• [Données extraites]:

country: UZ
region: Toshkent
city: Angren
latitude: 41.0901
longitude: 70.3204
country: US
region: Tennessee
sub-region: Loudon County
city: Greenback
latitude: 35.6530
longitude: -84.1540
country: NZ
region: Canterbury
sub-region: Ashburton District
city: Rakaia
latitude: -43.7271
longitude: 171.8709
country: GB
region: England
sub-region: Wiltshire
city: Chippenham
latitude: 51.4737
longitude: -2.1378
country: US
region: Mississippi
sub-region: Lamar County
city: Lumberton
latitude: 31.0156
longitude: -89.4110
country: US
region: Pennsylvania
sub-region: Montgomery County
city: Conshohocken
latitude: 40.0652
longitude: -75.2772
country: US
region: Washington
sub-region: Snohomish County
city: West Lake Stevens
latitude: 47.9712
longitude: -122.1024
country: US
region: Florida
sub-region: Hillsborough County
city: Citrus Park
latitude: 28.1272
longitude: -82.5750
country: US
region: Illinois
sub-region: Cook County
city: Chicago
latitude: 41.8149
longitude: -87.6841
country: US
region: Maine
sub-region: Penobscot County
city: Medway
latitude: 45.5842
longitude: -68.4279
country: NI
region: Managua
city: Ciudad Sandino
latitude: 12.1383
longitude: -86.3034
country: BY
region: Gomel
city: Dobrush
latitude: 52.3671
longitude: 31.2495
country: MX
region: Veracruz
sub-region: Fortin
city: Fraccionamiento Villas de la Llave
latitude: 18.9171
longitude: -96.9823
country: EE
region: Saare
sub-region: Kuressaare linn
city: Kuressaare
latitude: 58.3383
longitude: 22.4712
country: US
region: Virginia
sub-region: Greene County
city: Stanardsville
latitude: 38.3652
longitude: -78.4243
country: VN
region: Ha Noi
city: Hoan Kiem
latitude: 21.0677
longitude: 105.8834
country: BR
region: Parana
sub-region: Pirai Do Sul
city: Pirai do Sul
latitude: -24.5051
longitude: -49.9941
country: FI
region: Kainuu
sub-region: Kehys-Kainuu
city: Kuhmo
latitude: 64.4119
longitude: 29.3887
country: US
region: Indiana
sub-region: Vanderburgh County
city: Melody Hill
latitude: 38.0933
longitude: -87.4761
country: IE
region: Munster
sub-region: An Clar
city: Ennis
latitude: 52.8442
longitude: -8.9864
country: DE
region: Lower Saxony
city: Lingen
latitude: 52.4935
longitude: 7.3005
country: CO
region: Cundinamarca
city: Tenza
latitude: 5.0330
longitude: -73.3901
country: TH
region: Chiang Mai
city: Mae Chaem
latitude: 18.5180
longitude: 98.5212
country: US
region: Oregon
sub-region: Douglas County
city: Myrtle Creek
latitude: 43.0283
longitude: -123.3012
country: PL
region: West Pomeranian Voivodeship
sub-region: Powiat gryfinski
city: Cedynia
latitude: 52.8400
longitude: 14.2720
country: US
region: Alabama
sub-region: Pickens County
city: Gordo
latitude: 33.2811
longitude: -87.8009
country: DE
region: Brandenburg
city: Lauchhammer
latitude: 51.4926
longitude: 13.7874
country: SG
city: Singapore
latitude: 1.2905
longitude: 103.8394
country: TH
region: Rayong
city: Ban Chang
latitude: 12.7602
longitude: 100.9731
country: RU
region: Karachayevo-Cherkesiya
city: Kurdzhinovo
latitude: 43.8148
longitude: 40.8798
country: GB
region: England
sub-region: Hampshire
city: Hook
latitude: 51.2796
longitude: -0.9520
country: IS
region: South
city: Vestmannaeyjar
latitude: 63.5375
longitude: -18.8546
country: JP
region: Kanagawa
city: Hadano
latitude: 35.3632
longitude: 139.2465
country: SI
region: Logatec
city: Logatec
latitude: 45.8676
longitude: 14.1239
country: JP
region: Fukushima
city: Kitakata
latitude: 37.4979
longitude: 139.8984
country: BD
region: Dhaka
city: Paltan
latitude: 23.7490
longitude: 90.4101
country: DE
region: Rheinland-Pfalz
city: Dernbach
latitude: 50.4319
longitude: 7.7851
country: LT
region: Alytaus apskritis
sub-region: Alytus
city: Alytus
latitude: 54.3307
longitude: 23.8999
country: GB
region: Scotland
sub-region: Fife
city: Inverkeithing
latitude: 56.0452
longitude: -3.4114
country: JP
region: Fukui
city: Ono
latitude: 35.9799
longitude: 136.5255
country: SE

• [Consigne]: Recopiez à l'identique toutes les lignes des enregistrements ci-dessus.

• [Réponse attendue]:
country: UZ
region: Toshkent
city: Angren
latitude: 41.0901
longitude: 70.3204
country: US
region: Tennessee
sub-region: Loudon County
city: Greenback
latitude: 35.6530
longitude: -84.1540
country: NZ
region: Canterbury
sub-region: Ashburton District
city: Rakaia
latitude: -43.7271
longitude: 171.8709
country: GB
region: England
sub-region: Wiltshire
city: Chippenham
latitude: 51.4737
longitude: -2.1378
country: US
region: Mississippi
sub-region: Lamar County
city: Lumberton
latitude: 31.0156
longitude: -89.4110
country: US
region: Pennsylvania
sub-region: Montgomery County
city: Conshohocken
latitude: 40.0652
longitude: -75.2772
country: US
region: Washington
sub-region: Snohomish County
city: West Lake Stevens
latitude: 47.9712
longitude: -122.1024
country: US
region: Florida
sub-region: Hillsborough County
city: Citrus Park
latitude: 28.1272
longitude: -82.5750
country: US
region: Illinois
sub-region: Cook County
city: Chicago
latitude: 41.8149
longitude: -87.6841
country: US
region: Maine
sub-region: Penobscot County
city: Medway
latitude: 45.5842
longitude: -68.4279
country: NI
region: Managua
city: Ciudad Sandino
latitude: 12.1383
longitude: -86.3034
country: BY
region: Gomel
city: Dobrush
latitude: 52.3671
longitude: 31.2495
country: MX
region: Veracruz
sub-region: Fortin
city: Fraccionamiento Villas de la Llave
latitude: 18.9171
longitude: -96.9823
country: EE
region: Saare
sub-region: Kuressaare linn
city: Kuressaare
latitude: 58.3383
longitude: 22.4712
country: US
region: Virginia
sub-region: Greene County
city: Stanardsville
latitude: 38.3652
longitude: -78.4243
country: VN
region: Ha Noi
city: Hoan Kiem
latitude: 21.0677
longitude: 105.8834
country: BR
region: Parana
sub-region: Pirai Do Sul
city: Pirai do Sul
latitude: -24.5051
longitude: -49.9941
country: FI
region: Kainuu
sub-region: Kehys-Kainuu
city: Kuhmo
latitude: 64.4119
longitude: 29.3887
country: US
region: Indiana
sub-region: Vanderburgh County
city: Melody Hill
latitude: 38.0933
longitude: -87.4761
country: IE
region: Munster
sub-region: An Clar
city: Ennis
latitude: 52.8442
longitude: -8.9864
country: DE
region: Lower Saxony
city: Lingen
latitude: 52.4935
longitude: 7.3005
country: CO
region: Cundinamarca
city: Tenza
latitude: 5.0330
longitude: -73.3901
country: TH
region: Chiang Mai
city: Mae Chaem
latitude: 18.5180
longitude: 98.5212
country: US
region: Oregon
sub-region: Douglas County
city: Myrtle Creek
latitude: 43.0283
longitude: -123.3012
country: PL
region: West Pomeranian Voivodeship
sub-region: Powiat gryfinski
city: Cedynia
latitude: 52.8400
longitude: 14.2720
country: US
region: Alabama
sub-region: Pickens County
city: Gordo
latitude: 33.2811
longitude: -87.8009
country: DE
region: Brandenburg
city: Lauchhammer
latitude: 51.4926
longitude: 13.7874
country: SG
city: Singapore
latitude: 1.2905
longitude: 103.8394
country: TH
region: Rayong
city: Ban Chang
latitude: 12.7602
longitude: 100.9731
country: RU
region: Karachayevo-Cherkesiya
city: Kurdzhinovo
latitude: 43.8148
longitude: 40.8798
country: GB
region: England
sub-region: Hampshire
city: Hook
latitude: 51.2796
longitude: -0.9520
country: IS
region: South
city: Vestmannaeyjar
latitude: 63.5375
longitude: -18.8546
country: JP
region: Kanagawa
city: Hadano
latitude: 35.3632
longitude: 139.2465
country: SI
region: Logatec
city: Logatec
latitude: 45.8676
longitude: 14.1239
country: JP
region: Fukushima
city: Kitakata
latitude: 37.4979
longitude: 139.8984
country: BD
region: Dhaka
city: Paltan
latitude: 23.7490
longitude: 90.4101
country: DE
region: Rheinland-Pfalz
city: Dernbach
latitude: 50.4319
longitude: 7.7851
country: LT
region: Alytaus apskritis
sub-region: Alytus
city: Alytus
latitude: 54.3307
longitude: 23.8999
country: GB
region: Scotland
sub-region: Fife
city: Inverkeithing
latitude: 56.0452
longitude: -3.4114
country: JP
region: Fukui
city: Ono
latitude: 35.9799
longitude: 136.5255
country: SE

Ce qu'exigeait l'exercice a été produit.